Gladstone Gallery is pleased to present the gallery’s first solo exhibition at our Brussels location with Swiss artist Claudia Comte. Drawing on myriad sources, from architecture and design to nature and popular culture, Comte creates paintings and sculptural works that playfully explore the relationship between material, space, and form. Comte began painting at an early age, producing her first formal series in 2001. Titled, “Our Most Wonderful Years,” the paintings are photorealistic portraits of her childhood, depicting family vacations, birthday parties, and other memorable moments from her youth. Comte has since developed a formal style that tends towards abstraction, bringing together geometric forms, amorphous shapes, and figurative elements, to create a diverse body of work that incorporates multiple media. Often creating site-specific works, Comte investigates the way artwork can transform a space, combining surprising materials, textures, and colors to turn a static room into a dynamic environment.
The exhibition comprises three series of works, which are installed in a collage-like manner, nearly covering the walls and filling the floor space to create an immersive environment for visitors. The first series, a collection of ten wooden sculptures carved from the trunk of an eighty year-old cherry tree, represents a continuation of Comte’s ongoing work with wood. Comte manipulates the wood with a chainsaw, typically in the place in the woods in which it was found, creating a sculpture that develops a type of personage or character as she works on it.
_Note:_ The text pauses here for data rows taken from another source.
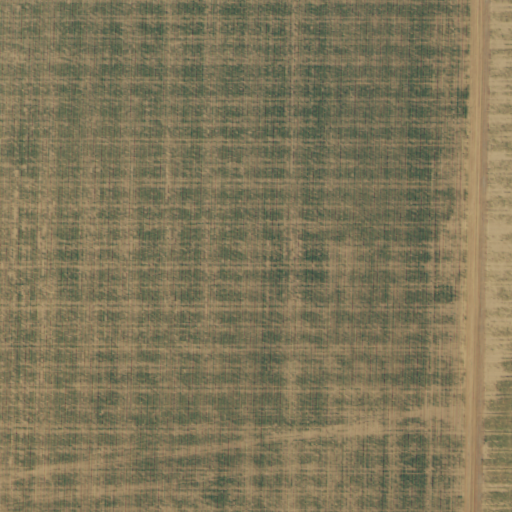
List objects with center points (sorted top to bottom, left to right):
road: (495, 256)
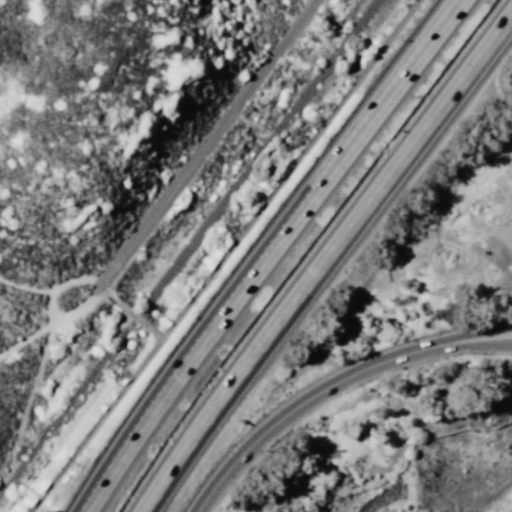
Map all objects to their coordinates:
road: (202, 141)
railway: (255, 154)
road: (503, 238)
road: (487, 245)
road: (227, 253)
road: (271, 254)
road: (325, 258)
road: (129, 310)
road: (330, 383)
railway: (63, 407)
park: (407, 449)
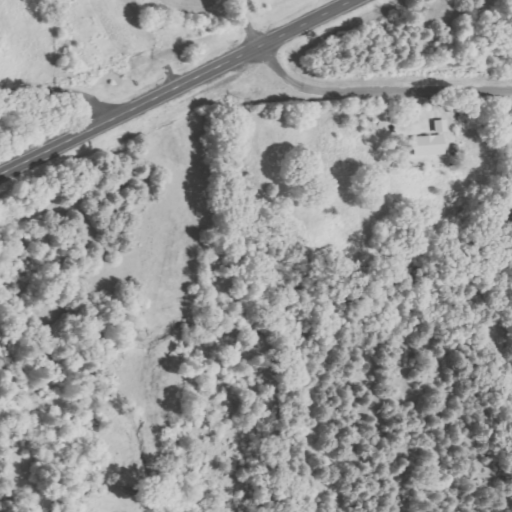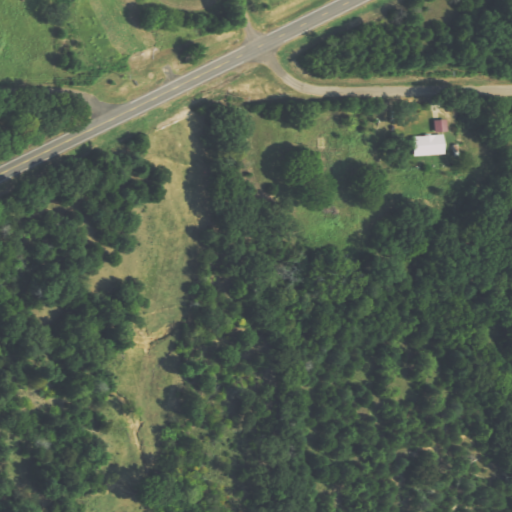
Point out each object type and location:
road: (254, 41)
road: (61, 86)
road: (178, 87)
road: (397, 89)
building: (442, 127)
building: (430, 146)
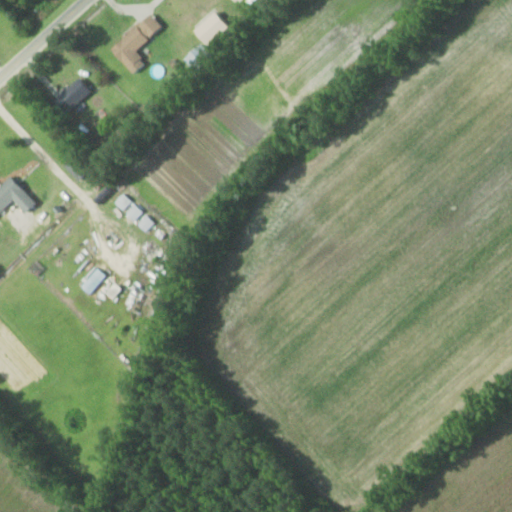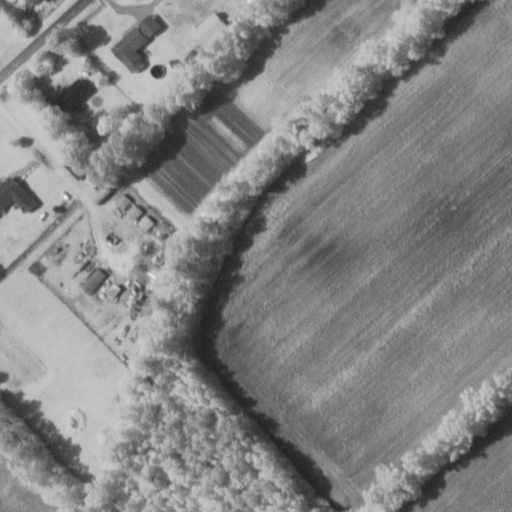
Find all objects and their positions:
road: (42, 38)
building: (136, 48)
building: (203, 57)
building: (78, 94)
building: (80, 168)
building: (17, 196)
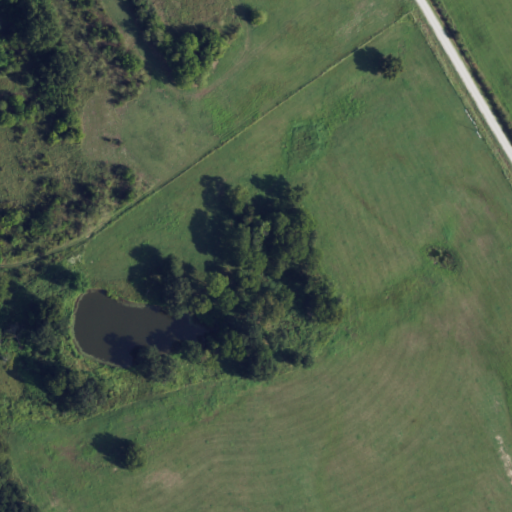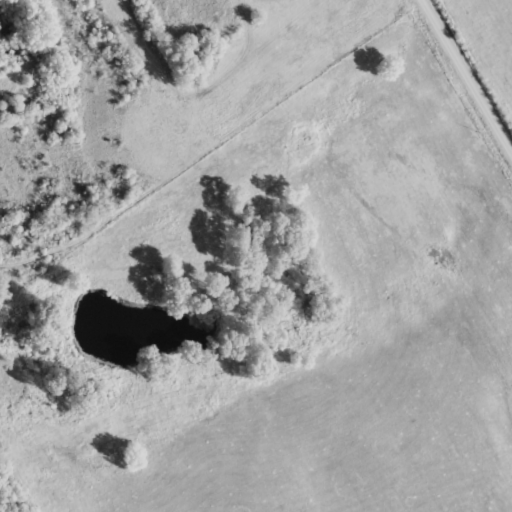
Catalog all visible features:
road: (469, 71)
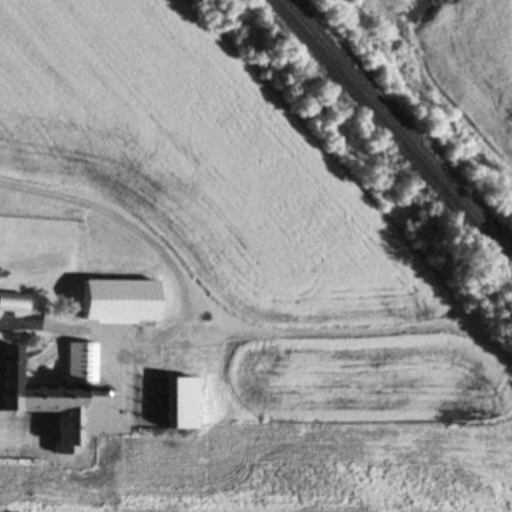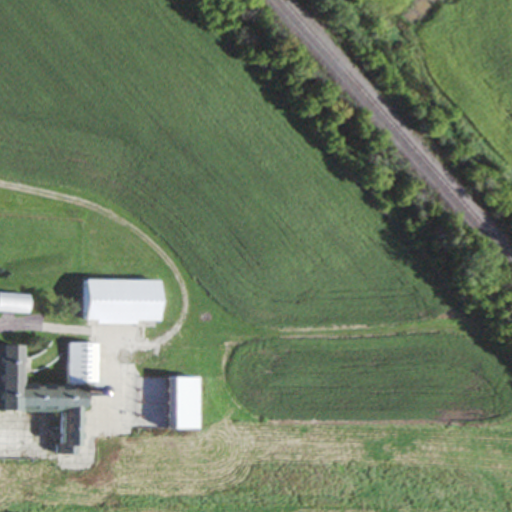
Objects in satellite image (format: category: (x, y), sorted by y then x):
railway: (393, 133)
building: (116, 299)
building: (117, 299)
building: (13, 301)
building: (14, 301)
road: (108, 385)
building: (49, 388)
building: (49, 388)
building: (178, 401)
building: (179, 401)
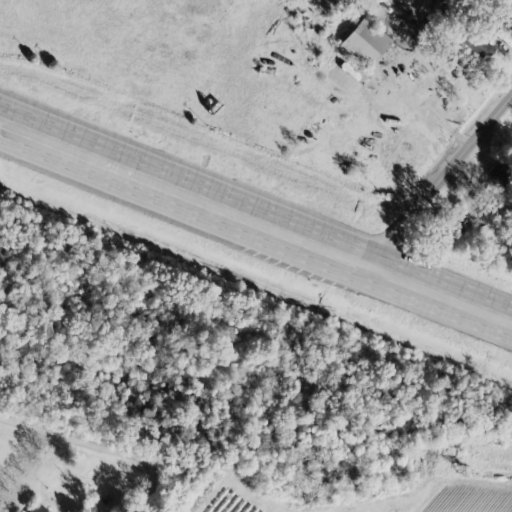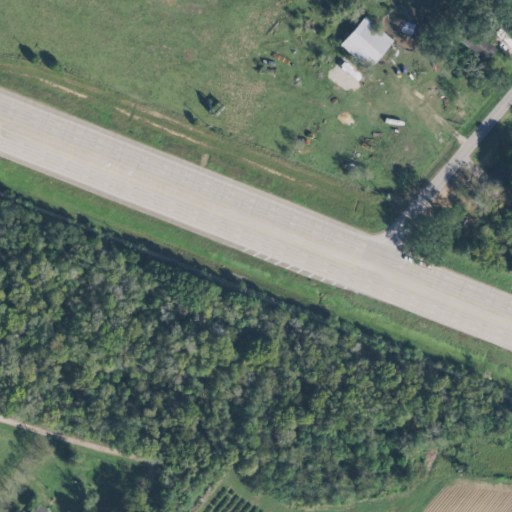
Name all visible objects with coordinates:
building: (364, 42)
road: (441, 189)
road: (255, 226)
road: (98, 450)
building: (38, 508)
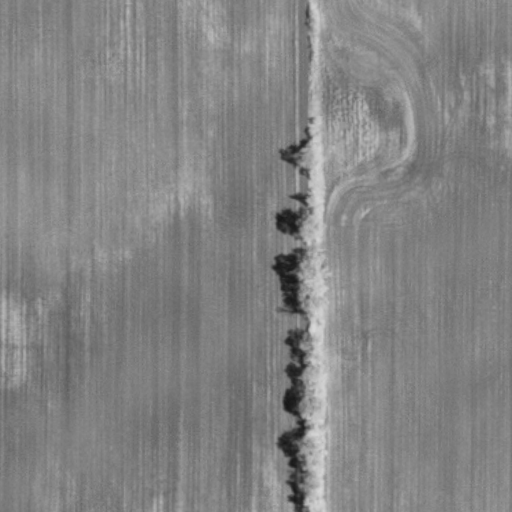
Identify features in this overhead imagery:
road: (303, 255)
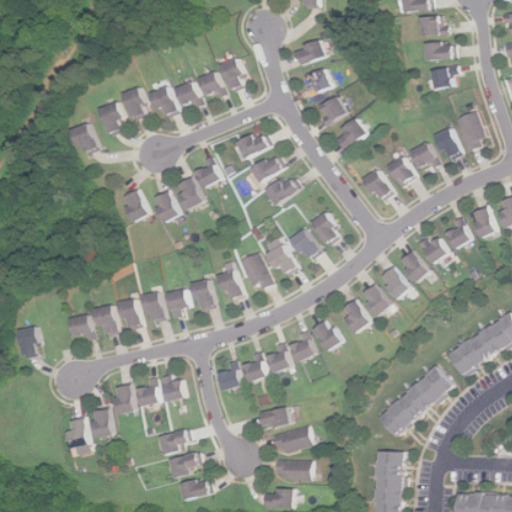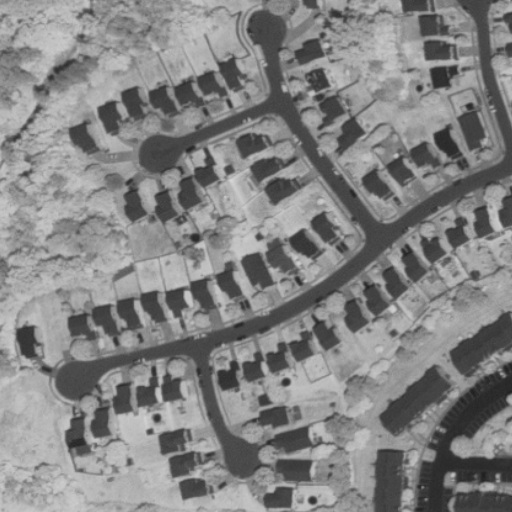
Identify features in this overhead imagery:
building: (317, 4)
building: (321, 4)
building: (419, 5)
building: (425, 5)
building: (509, 18)
building: (437, 26)
building: (438, 26)
building: (511, 46)
building: (510, 48)
building: (443, 51)
building: (446, 51)
building: (315, 52)
building: (315, 54)
road: (488, 71)
building: (236, 74)
building: (237, 74)
building: (448, 76)
building: (450, 78)
building: (321, 82)
building: (323, 82)
building: (216, 84)
building: (214, 85)
building: (192, 93)
building: (191, 95)
building: (167, 101)
building: (169, 101)
building: (138, 103)
building: (141, 103)
building: (337, 110)
building: (335, 111)
building: (117, 118)
building: (117, 118)
road: (219, 126)
building: (474, 130)
building: (477, 131)
building: (355, 134)
building: (353, 135)
building: (91, 138)
building: (90, 139)
building: (453, 143)
building: (452, 144)
building: (254, 145)
building: (258, 145)
road: (308, 145)
building: (428, 156)
building: (430, 156)
building: (270, 169)
building: (273, 169)
building: (404, 171)
building: (407, 171)
building: (211, 172)
building: (213, 175)
building: (381, 185)
building: (383, 185)
building: (285, 191)
building: (287, 191)
building: (193, 192)
building: (195, 193)
building: (141, 204)
building: (144, 205)
building: (510, 205)
building: (171, 206)
building: (173, 206)
building: (509, 213)
building: (489, 221)
building: (490, 222)
building: (329, 228)
building: (333, 229)
building: (463, 233)
building: (465, 233)
building: (310, 245)
building: (312, 245)
building: (439, 249)
building: (442, 249)
building: (286, 256)
building: (290, 261)
building: (418, 265)
building: (421, 266)
building: (261, 271)
building: (262, 271)
building: (236, 281)
building: (399, 282)
building: (402, 282)
building: (239, 286)
building: (210, 294)
building: (212, 295)
road: (307, 300)
building: (380, 300)
building: (383, 300)
building: (185, 301)
building: (183, 302)
building: (159, 306)
building: (161, 308)
building: (135, 312)
building: (138, 314)
building: (361, 316)
building: (363, 316)
building: (112, 319)
building: (112, 321)
building: (87, 326)
building: (87, 326)
building: (335, 334)
building: (332, 335)
building: (36, 341)
building: (38, 342)
building: (311, 346)
building: (487, 346)
building: (308, 347)
building: (487, 347)
building: (284, 358)
building: (286, 358)
building: (263, 367)
building: (261, 368)
building: (236, 376)
building: (237, 377)
building: (180, 388)
building: (178, 389)
building: (155, 393)
building: (156, 393)
building: (133, 398)
building: (131, 399)
building: (422, 400)
building: (424, 400)
road: (213, 405)
building: (298, 413)
building: (280, 417)
building: (281, 417)
building: (110, 422)
building: (112, 423)
building: (88, 433)
road: (455, 435)
building: (87, 437)
building: (298, 440)
building: (300, 440)
building: (181, 441)
building: (184, 441)
road: (478, 462)
building: (191, 464)
building: (195, 464)
building: (302, 470)
building: (396, 481)
building: (399, 481)
building: (202, 489)
building: (206, 489)
building: (290, 498)
building: (288, 499)
building: (488, 502)
building: (489, 502)
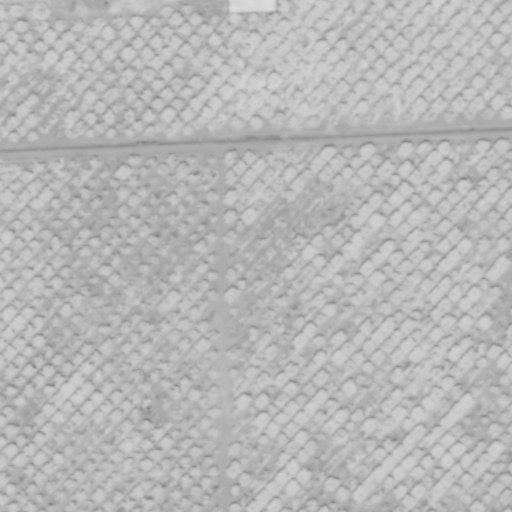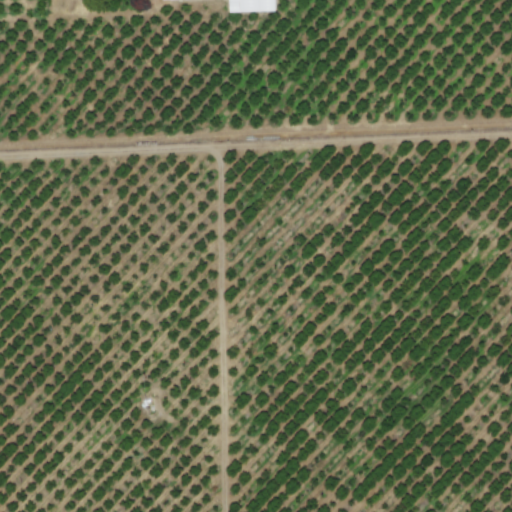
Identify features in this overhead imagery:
building: (249, 5)
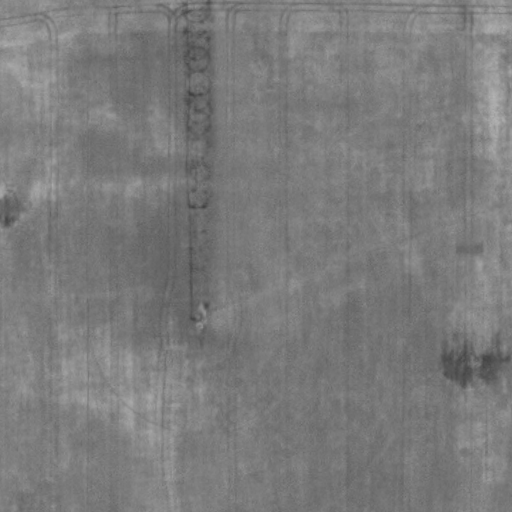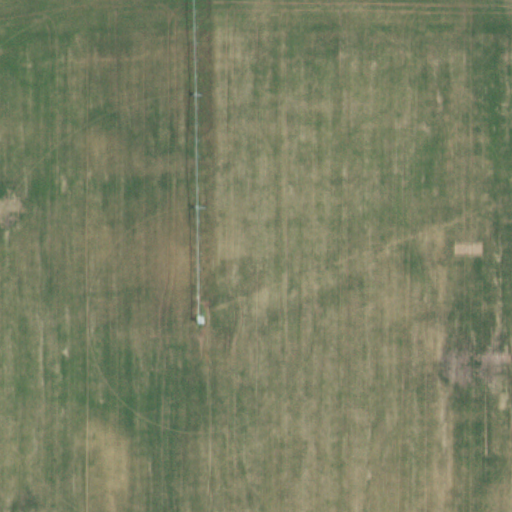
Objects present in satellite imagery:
road: (509, 76)
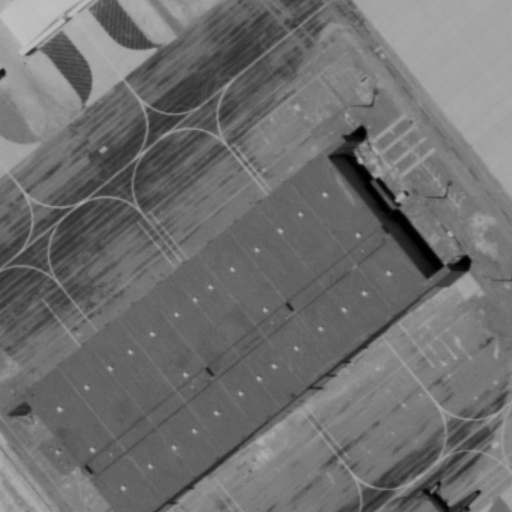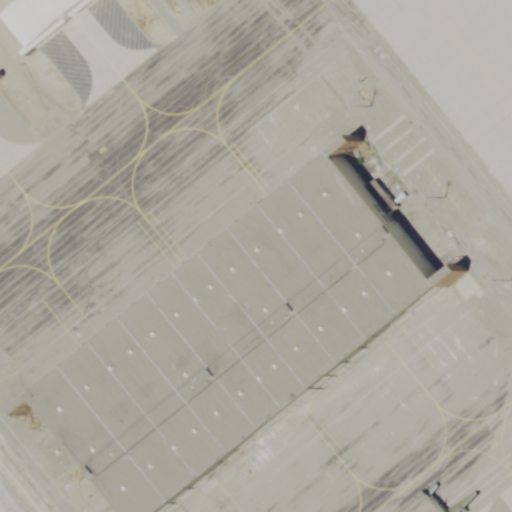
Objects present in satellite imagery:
building: (47, 16)
building: (47, 18)
airport apron: (457, 67)
building: (0, 81)
building: (0, 82)
road: (420, 113)
airport: (257, 254)
building: (248, 341)
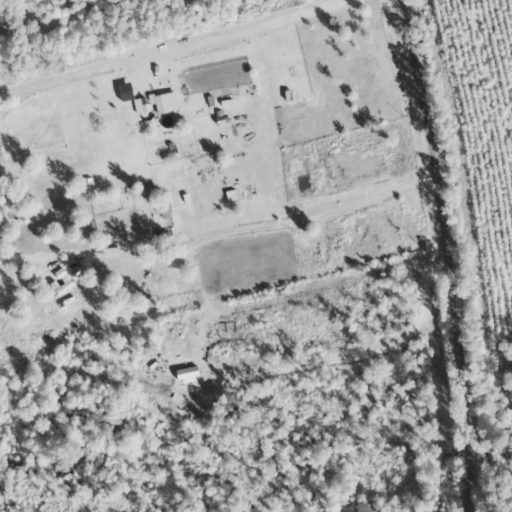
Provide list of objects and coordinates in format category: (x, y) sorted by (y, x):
building: (159, 105)
road: (453, 254)
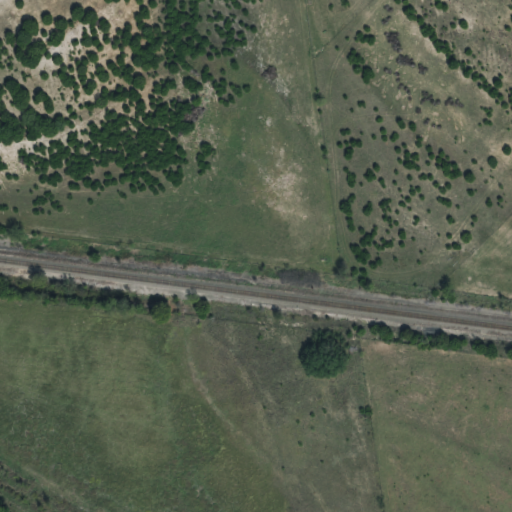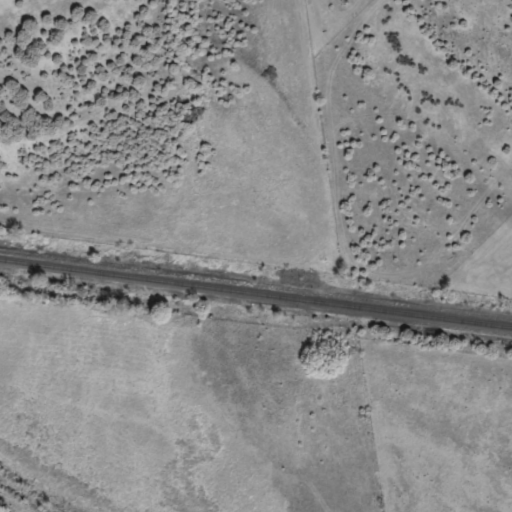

For this most recent series, which is mounted on pedestals that are half glossy and half burned, the tubular sculptures have a letter-like quality, and, taken together read as an abstracted alphabet.
The second series, a collection of “Cocktail Paintings," are inspired by Comte’s favorite bar in Berlin, a place known for its extremely precise drink recipes. Composed of eight brightly painted canvases, the “Cocktail Paintings” represent a melding of painting and sculpture. Comte paints the eight individual canvases as though they were one work, then separates and reassembles them, creating a modular work that can take on a new form each time it is installed. Finally, the exhibition includes a collection of “Circle” paintings, composed on a white circular canvas and painted with black acrylic. Each work consists of one gesture, which appears simple, yet hints at a larger meaning. Inspired by the cartoons of her childhood, in which a single black line could convey numerous movements, the works explore the way in which a simple brush stroke can express complexity.
Comte was born in Grancy, Switzerland, and now lives and works in Berlin. She has been the subject of solo exhibitions at Centre d'art de Fribourg, Fribourg, Switzerland; Centre Culturel Suisse, Paris, France; and the Swiss Institute of Rome, Italy. She has also been included in notable group exhibitions at: Kunsthaus Glarus, Glarus, Switzerlandl Aargauer Kunsthaus, Aarau, Switzerland; La Salle de Bains, Lyon, France; and the Musée Cantonal des Beaux-Arts, Lausanne, Switzerland.